▶ **PROBLEM TO SOLVE**:
From the data underneath, reproduce exactly the stretch that begins at the line with "rastine@vvdg.lt" and ends after the line with "Điểm trung bìn".

=-=-=

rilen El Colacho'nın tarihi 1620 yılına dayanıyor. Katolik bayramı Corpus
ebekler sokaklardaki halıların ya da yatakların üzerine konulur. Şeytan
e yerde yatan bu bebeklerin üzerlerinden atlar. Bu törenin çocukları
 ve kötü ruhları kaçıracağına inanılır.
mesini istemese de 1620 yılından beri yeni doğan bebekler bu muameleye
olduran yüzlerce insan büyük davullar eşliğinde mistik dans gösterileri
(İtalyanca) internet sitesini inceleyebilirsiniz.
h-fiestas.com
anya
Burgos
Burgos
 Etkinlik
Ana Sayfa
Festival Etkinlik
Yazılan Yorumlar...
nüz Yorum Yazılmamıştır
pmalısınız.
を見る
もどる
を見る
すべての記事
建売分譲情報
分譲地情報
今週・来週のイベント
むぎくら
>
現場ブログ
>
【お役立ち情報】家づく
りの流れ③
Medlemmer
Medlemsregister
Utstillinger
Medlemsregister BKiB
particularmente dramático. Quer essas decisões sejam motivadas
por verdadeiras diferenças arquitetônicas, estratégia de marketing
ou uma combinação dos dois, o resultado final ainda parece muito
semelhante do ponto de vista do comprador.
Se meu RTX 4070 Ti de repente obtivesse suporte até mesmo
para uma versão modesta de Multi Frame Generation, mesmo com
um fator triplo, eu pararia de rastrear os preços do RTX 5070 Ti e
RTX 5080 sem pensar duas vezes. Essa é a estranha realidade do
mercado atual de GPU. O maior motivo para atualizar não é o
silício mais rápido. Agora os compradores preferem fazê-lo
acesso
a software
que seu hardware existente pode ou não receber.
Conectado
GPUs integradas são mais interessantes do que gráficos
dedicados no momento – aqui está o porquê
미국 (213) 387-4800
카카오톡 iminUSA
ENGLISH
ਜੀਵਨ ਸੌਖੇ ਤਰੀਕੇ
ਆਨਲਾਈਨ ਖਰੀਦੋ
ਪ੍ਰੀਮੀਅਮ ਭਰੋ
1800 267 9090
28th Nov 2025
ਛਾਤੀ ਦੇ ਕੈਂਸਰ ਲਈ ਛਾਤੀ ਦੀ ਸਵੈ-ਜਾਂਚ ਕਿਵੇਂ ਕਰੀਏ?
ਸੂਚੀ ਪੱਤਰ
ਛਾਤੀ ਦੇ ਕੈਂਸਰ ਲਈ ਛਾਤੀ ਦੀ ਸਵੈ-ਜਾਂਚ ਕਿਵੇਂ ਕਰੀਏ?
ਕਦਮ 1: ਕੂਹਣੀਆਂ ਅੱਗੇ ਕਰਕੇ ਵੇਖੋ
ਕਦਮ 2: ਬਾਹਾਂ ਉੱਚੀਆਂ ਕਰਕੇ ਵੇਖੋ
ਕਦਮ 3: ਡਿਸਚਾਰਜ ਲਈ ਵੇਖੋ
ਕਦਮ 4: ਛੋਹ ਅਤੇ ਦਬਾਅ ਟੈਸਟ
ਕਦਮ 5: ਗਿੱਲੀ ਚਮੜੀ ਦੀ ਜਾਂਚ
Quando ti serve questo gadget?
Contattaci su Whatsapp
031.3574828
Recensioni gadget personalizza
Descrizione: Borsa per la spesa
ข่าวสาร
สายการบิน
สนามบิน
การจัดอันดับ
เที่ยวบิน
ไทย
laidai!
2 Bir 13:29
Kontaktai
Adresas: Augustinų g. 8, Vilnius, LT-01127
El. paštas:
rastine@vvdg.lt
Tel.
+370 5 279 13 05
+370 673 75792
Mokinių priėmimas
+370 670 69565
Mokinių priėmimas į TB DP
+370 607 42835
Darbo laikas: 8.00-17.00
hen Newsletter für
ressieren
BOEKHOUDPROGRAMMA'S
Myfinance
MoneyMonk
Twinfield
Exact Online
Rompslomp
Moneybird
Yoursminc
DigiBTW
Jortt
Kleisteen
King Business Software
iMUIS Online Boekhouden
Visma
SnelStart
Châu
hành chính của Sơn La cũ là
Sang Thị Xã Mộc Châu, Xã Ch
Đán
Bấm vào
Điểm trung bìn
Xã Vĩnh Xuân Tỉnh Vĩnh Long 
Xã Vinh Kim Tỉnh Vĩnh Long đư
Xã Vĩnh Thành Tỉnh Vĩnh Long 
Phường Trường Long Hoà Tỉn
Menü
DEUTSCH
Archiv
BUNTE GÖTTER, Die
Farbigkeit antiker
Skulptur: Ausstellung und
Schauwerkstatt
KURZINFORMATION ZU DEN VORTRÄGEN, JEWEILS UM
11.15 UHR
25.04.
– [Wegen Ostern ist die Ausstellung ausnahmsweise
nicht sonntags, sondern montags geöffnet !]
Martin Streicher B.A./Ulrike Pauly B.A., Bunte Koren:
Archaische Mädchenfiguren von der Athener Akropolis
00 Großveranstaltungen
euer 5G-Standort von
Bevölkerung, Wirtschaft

=-=-=

▶ **WRITTEN RESPONSE**:
rastine@vvdg.lt
Tel.
+370 5 279 13 05
+370 673 75792
Mokinių priėmimas
+370 670 69565
Mokinių priėmimas į TB DP
+370 607 42835
Darbo laikas: 8.00-17.00
hen Newsletter für
ressieren
BOEKHOUDPROGRAMMA'S
Myfinance
MoneyMonk
Twinfield
Exact Online
Rompslomp
Moneybird
Yoursminc
DigiBTW
Jortt
Kleisteen
King Business Software
iMUIS Online Boekhouden
Visma
SnelStart
Châu
hành chính của Sơn La cũ là
Sang Thị Xã Mộc Châu, Xã Ch
Đán
Bấm vào
Điểm trung bìn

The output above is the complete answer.